The obligation to furnish a seaworthy ship is the 'fundamental obligation'. Article 3.1 is the overriding obligation. The plaintiff’s lack of due diligence in the stowage of the isopentane causing unseaworthiness was an effective cause of the fire in hold 3. Therefore the plaintiff is not entitled to rely on art 4.6 to seek an indemnity for its loss. It is immaterial that there was another cause or as to which was the dominant cause. The principle is the same as that applicable to a breach of art 3.1 resulting in damage to or loss of cargo where the shipowner pleads an excepted peril under art 4.2 where it is for the shipowner to establish that the whole or a specific part of the damage or loss was caused by the excepted peril.
As to issue 4. Article 3.1 of the Hague Rules provides:
The carrier shall be bound, before and at the beginning of the voyage, to exercise due diligence to -
(a) make the ship seaworthy
(b) properly man, equip and supply the ship
(c) make the holds, refrigerating and cool chambers and all other parts of the ship in which goods are carried, fit and safe for their reception, carriage and preservation.
To impose a responsibility on a carrier under art 3.1 for the shipment of undeclared dangerous cargo in a sealed container would run counter to the scheme of art 4.2 which excepts a carrier in general terms from liability in a number of respects including:
(b) Fire, unless caused by the actual fault or privity of the carrier; ...
(p) Latent defects not discoverable by due diligence;
(q) Any other cause arising without the actual fault or privity of carrier, or without the fault or neglect of the agents or servants of the carrier, but the burden of proof shall be on the person claiming the benefit of this exception to show that neither the actual fault or privity of the carrier nor the fault or neglect of the agents or servants of the carrier contributed to the loss or damage.

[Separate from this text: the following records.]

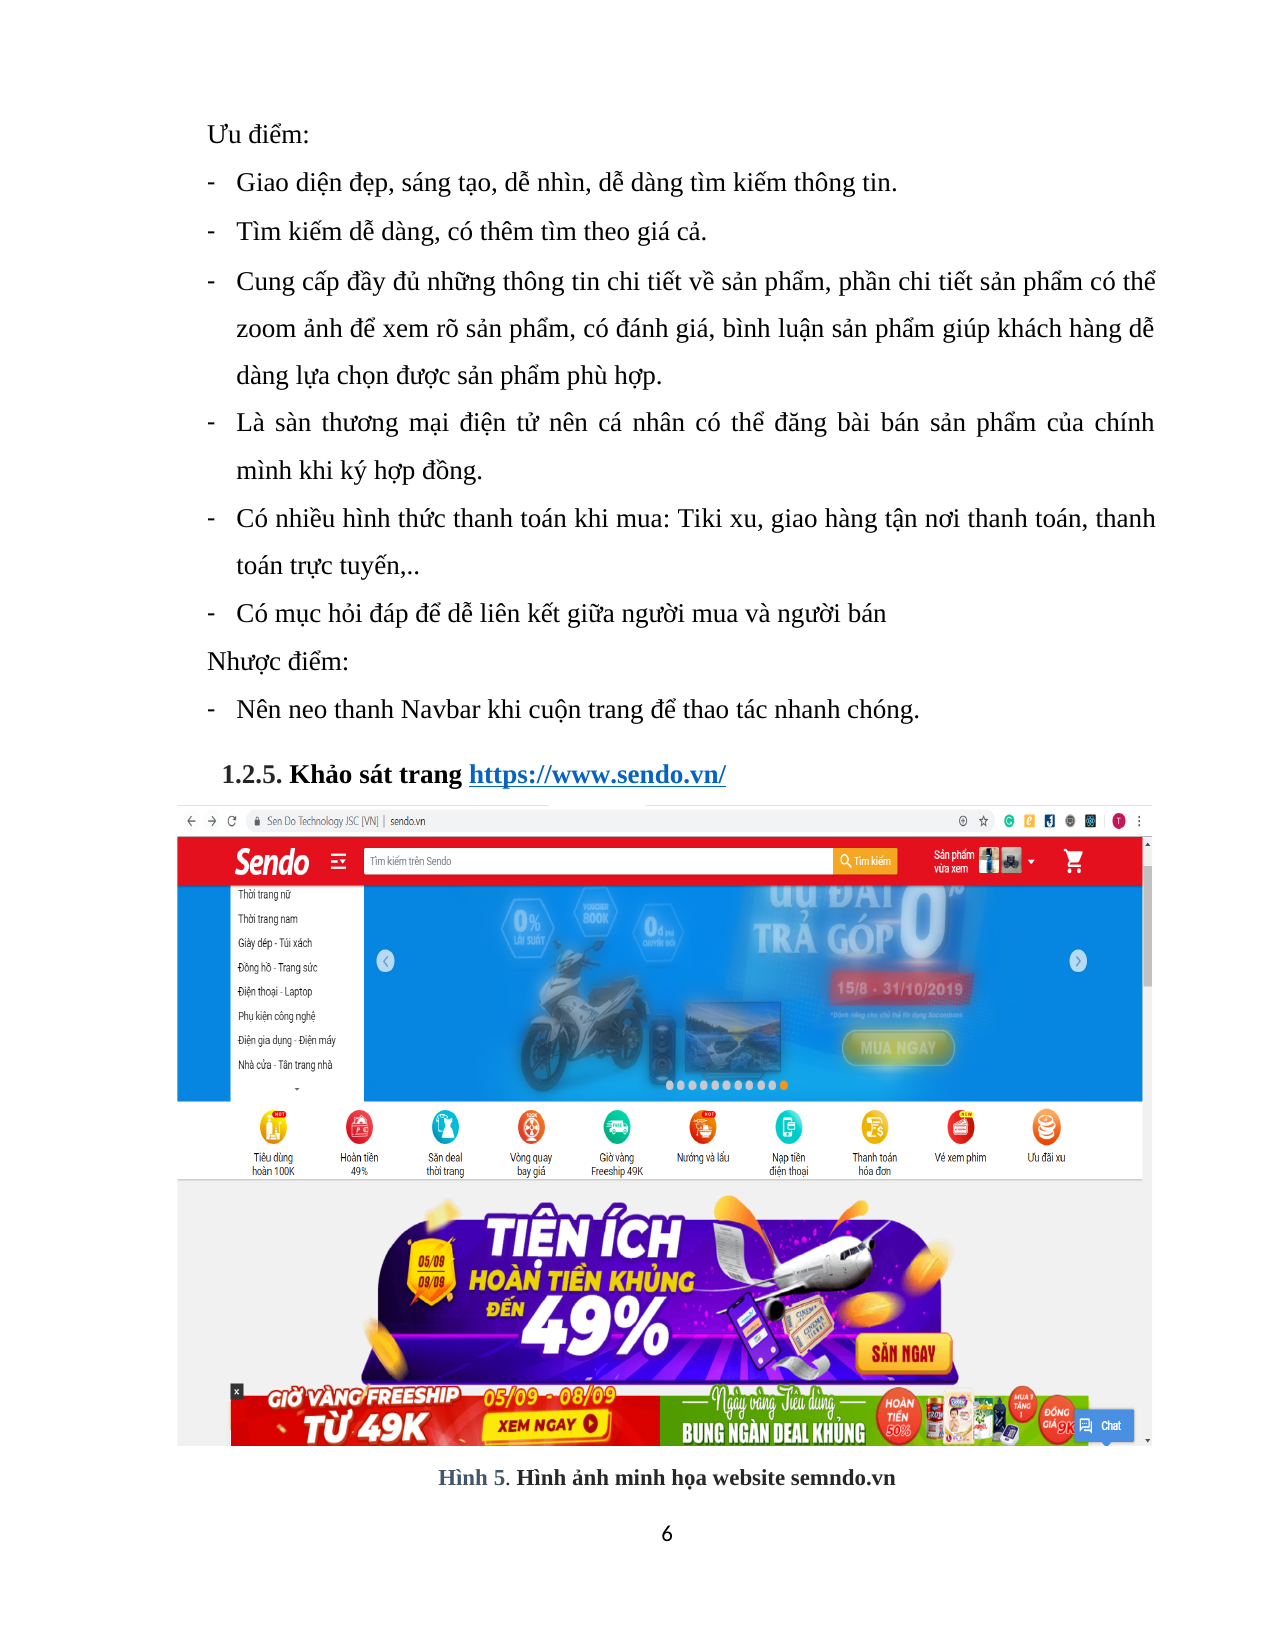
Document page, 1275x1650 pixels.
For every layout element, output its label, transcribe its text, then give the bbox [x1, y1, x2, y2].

list Có mục hỏi đáp để dễ liên kết giữa người mua và người bán [207, 596, 1157, 629]
list Có nhiều hình thức thanh toán khi mua: Tiki xu, giao hàng tận nơi thanh toán, thanh toán trực tuyến,.. [207, 501, 1157, 581]
list Là sàn thương mại điện tử nên cá nhân có thể đăng bài bán sản phẩm của chính mình khi ký hợp đồng. [207, 406, 1157, 485]
list Nhược điểm: [207, 646, 1157, 677]
list Giao diện đẹp, sáng tạo, dễ nhìn, dễ dàng tìm kiếm thông tin. [207, 165, 1157, 198]
list Cung cấp đầy đủ những thông tin chi tiết về sản phẩm, phần chi tiết sản phẩm có thể zoom ảnh để xem rõ sản phẩm, có đánh giá, bình luận sản phẩm giúp khách hàng dễ dàng lựa chọn được sản phẩm phù hợp. [207, 264, 1157, 390]
list Ưu điểm: [207, 118, 1157, 149]
text Hình 6. Hình ảnh minh họa website semndo.vn [177, 1464, 1157, 1491]
text 1.2.5. Khảo sát trang https://www.sendo.vn/ [221, 758, 1157, 789]
list Nên neo thanh Navbar khi cuộn trang để thao tác nhanh chóng. [207, 692, 1157, 725]
list Tìm kiếm dễ dàng, có thêm tìm theo giá cả. [207, 214, 1157, 247]
picture [177, 805, 1153, 1446]
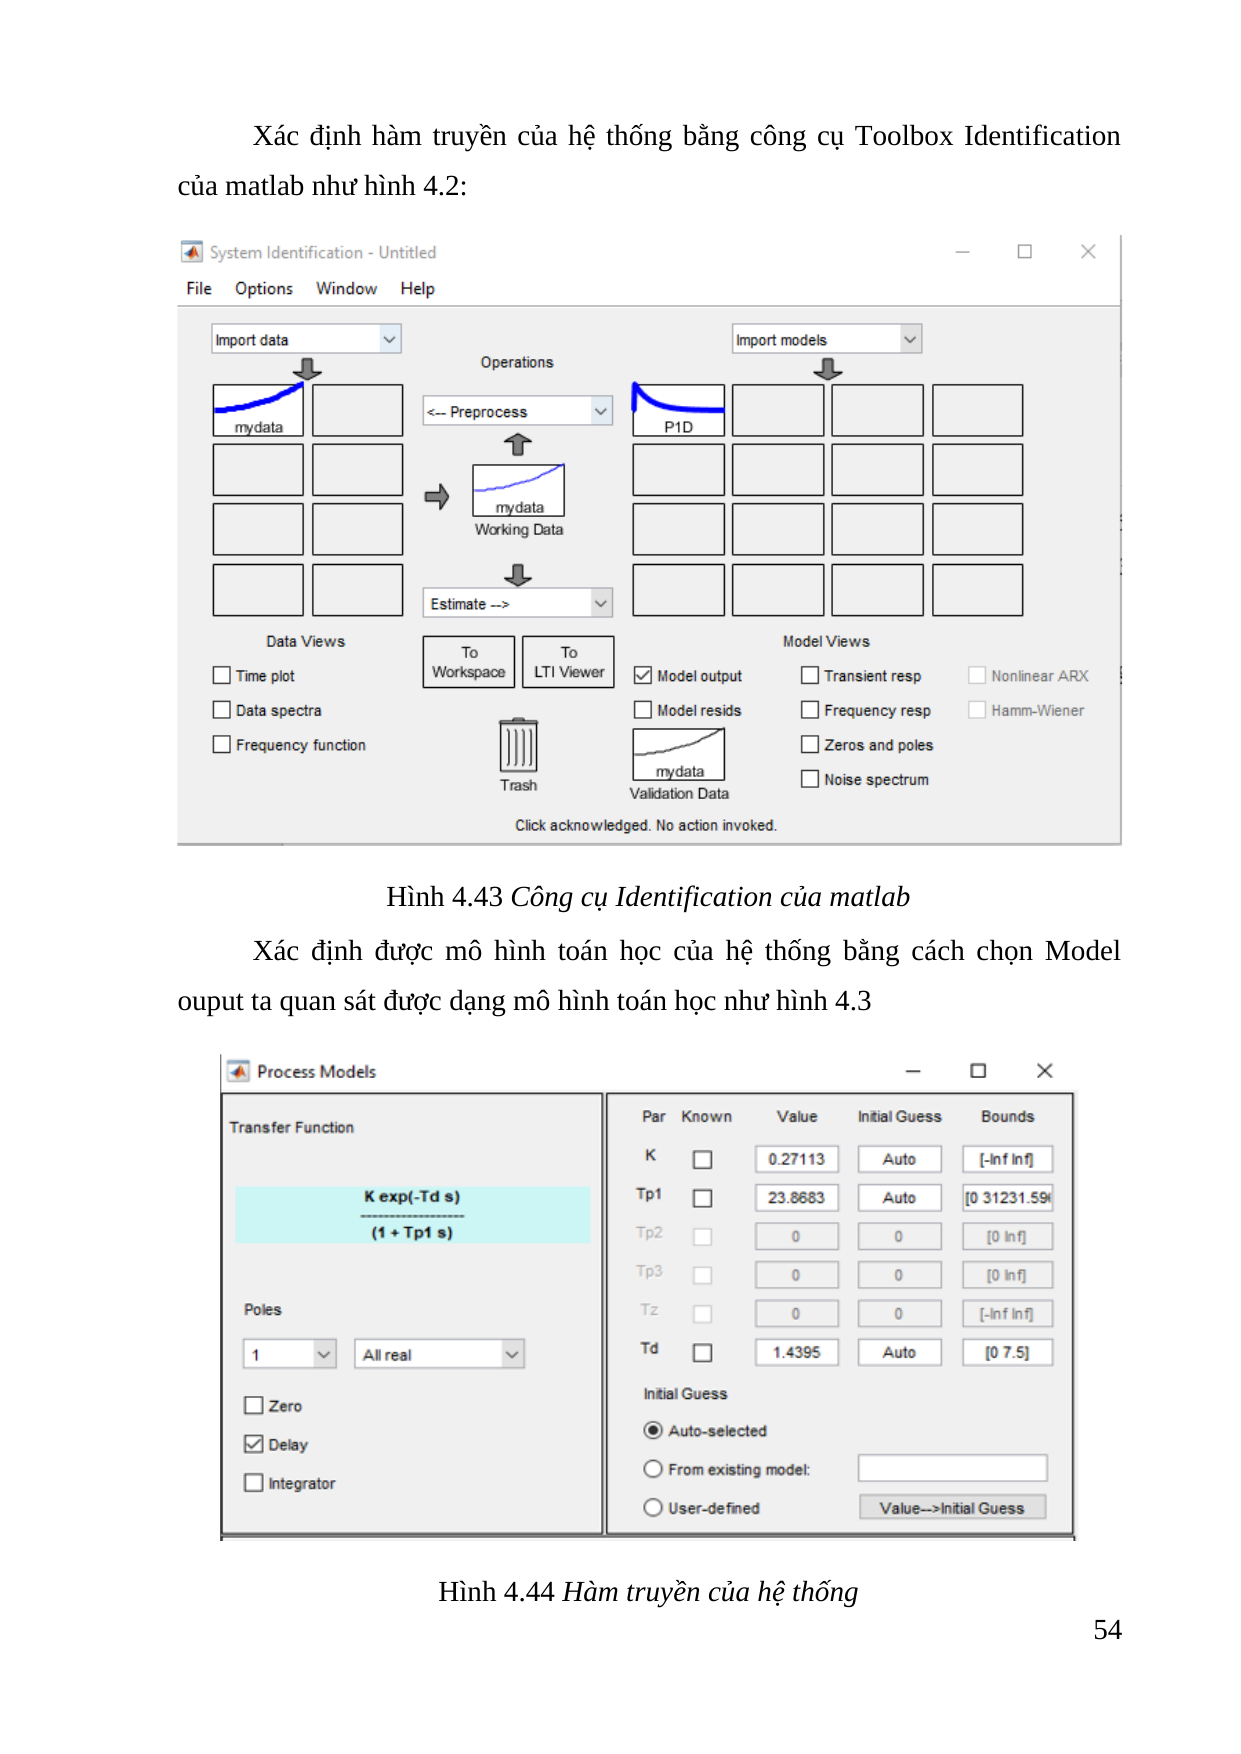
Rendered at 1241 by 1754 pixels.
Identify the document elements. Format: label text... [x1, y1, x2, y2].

text Hình 4.2 Công cụ Identification của matlab [177, 879, 1122, 912]
text Hình 4.3 Hàm truyền của hệ thống [177, 1574, 1122, 1608]
picture [177, 235, 1123, 846]
text Xác định được mô hình toán học của hệ thống bằng cách chọn Model ouput ta quan sát được dạng mô hình toán học như hình 4.3 [177, 933, 1122, 1017]
picture [220, 1050, 1080, 1541]
text Xác định hàm truyền của hệ thống bằng công cụ Toolbox Identification của matlab như hình 4.2: [177, 118, 1122, 202]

The shipper’s and the carrier’s respective orbits of responsibility are normally quite distinct and neither is agent of the other outside its own orbit. Those responsible for the manufacture, stuffing and shipping of containers are not carrying out any part of the carrier’s function for which they should be held responsible. There is nothing in the Hague Rules or at common law to make a carrier responsible for the unseaworthiness of its vessel resulting from a shipper’s misconduct of which the carrier has not been put on notice.